Ben Summers boxbackup@fluffy.co.uk
Thu, 16 Dec 2004 17:07:36 +0000

On 16 Dec 2004, at 17:01, Per Thomsen wrote:

> On 12/16/04 8:21 AM, Joe Krahn wrote:
>> I was just looking at some security stuff for intrusion monitoring by 
>> tools like Tripwire and AIDE, and realized something: BoxBackup does 
>> file change monitoring, AND stores the filesystem state on a remote 
>> machine which could be configured for boxbackup access but not login 
>> access.
>> This means that boxbackup could easily be a superior file-change 
>> monitoring system without much effort.
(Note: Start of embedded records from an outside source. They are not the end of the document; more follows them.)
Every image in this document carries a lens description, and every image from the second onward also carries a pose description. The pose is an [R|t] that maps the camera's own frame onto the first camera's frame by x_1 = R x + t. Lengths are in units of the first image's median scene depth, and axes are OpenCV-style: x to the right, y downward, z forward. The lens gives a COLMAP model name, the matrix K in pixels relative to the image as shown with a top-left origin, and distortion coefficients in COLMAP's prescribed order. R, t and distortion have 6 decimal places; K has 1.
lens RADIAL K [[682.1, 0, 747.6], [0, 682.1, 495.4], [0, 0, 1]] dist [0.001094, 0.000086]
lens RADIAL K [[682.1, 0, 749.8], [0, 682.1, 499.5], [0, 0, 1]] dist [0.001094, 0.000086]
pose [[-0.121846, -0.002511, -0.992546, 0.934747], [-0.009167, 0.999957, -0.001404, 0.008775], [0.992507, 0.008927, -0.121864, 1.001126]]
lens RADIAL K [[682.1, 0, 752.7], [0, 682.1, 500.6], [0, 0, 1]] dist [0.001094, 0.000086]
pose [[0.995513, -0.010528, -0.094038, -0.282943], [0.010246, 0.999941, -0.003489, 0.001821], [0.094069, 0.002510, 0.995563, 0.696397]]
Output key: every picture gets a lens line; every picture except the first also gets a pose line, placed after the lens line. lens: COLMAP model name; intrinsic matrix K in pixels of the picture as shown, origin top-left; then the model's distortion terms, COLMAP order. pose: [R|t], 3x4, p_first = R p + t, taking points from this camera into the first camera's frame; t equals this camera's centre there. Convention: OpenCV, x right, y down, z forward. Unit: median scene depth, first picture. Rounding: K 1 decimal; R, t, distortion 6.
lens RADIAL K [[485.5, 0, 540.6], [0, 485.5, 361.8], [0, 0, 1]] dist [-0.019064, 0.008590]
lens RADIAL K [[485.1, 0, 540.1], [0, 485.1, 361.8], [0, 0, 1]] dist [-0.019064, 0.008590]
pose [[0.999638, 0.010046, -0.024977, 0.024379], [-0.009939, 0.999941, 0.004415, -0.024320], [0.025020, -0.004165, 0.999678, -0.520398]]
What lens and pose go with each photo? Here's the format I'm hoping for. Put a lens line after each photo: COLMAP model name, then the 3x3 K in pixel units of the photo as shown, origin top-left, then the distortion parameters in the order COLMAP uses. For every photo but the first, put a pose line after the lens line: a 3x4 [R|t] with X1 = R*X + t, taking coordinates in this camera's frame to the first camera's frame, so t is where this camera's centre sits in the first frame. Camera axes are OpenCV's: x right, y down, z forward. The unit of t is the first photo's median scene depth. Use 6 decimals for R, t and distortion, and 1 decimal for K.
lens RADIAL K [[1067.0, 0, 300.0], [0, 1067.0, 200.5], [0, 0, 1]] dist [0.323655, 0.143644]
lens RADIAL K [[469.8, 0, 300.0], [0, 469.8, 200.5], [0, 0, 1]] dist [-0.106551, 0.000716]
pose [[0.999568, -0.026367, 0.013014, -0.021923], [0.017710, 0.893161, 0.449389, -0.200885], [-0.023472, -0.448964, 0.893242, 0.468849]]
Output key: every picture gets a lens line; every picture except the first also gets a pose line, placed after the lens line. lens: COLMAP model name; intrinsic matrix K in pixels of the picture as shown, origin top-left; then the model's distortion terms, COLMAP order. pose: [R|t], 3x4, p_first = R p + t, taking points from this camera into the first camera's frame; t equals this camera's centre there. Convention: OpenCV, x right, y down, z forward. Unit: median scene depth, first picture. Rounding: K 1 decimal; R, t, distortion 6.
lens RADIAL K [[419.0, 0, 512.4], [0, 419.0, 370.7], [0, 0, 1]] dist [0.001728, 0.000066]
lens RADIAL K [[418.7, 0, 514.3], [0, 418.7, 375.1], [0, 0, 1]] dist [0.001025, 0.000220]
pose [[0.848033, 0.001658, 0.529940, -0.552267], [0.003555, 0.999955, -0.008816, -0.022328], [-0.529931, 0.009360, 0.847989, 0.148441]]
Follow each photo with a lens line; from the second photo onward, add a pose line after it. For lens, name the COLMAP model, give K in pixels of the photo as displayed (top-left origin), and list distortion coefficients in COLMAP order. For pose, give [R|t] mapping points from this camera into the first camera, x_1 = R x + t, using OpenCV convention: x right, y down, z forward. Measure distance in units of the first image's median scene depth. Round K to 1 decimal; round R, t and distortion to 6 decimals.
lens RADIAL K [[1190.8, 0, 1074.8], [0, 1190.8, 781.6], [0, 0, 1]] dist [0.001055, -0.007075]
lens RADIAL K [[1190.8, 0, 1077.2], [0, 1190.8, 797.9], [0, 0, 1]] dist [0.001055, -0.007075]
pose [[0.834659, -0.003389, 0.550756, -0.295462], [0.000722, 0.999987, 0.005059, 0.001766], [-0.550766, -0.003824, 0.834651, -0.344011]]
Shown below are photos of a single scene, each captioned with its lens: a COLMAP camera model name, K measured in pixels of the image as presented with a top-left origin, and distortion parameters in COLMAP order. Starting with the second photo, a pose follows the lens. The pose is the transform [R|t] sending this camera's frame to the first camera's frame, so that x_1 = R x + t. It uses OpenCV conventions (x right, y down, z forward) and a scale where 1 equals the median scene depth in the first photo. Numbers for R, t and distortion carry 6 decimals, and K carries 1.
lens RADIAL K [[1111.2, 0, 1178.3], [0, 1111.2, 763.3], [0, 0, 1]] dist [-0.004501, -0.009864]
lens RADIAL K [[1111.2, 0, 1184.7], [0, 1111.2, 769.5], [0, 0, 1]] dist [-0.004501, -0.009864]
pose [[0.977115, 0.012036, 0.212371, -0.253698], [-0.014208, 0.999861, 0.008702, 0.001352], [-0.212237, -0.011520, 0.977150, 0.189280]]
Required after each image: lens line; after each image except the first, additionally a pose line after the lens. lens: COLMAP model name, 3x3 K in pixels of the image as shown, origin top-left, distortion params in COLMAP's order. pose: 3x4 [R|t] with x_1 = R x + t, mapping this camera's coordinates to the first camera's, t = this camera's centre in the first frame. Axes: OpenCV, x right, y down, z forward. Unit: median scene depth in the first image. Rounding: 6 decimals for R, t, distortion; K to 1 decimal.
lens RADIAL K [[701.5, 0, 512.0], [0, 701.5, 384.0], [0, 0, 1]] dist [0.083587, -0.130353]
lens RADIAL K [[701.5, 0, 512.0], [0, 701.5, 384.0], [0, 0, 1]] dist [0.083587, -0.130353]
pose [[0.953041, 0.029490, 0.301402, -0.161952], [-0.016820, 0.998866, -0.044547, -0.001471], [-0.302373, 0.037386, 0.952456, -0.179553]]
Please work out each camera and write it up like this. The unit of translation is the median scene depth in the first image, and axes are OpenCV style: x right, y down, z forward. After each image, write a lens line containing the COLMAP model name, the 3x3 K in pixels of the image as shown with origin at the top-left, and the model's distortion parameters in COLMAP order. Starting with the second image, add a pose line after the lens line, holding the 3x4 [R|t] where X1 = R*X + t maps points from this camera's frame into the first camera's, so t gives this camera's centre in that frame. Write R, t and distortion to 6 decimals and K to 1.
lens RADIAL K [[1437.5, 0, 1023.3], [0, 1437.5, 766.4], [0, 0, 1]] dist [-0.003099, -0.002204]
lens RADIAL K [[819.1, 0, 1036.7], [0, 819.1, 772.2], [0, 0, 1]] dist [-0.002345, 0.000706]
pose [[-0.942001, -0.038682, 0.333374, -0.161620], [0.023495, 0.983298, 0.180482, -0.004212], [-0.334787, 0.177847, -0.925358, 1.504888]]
Also, backups and intrusion 
>> monitoring are the two most neglected-but-important tools. Add a few 
>> security monitoring features to boxbackup, and you cover both at 
>> once.
>> All in favor? opposed?
> I'm opposed. Boxbackup is a backup tool, and should keep its focus IMO.

I agree with this -- there are too many ways in which the behaviour of 
Box Backup could be subverted to make the potential intrusion detection 

Also, I like the UNIX philosophy of a tool doing just one thing, but 
doing that thing the best that it possibly can.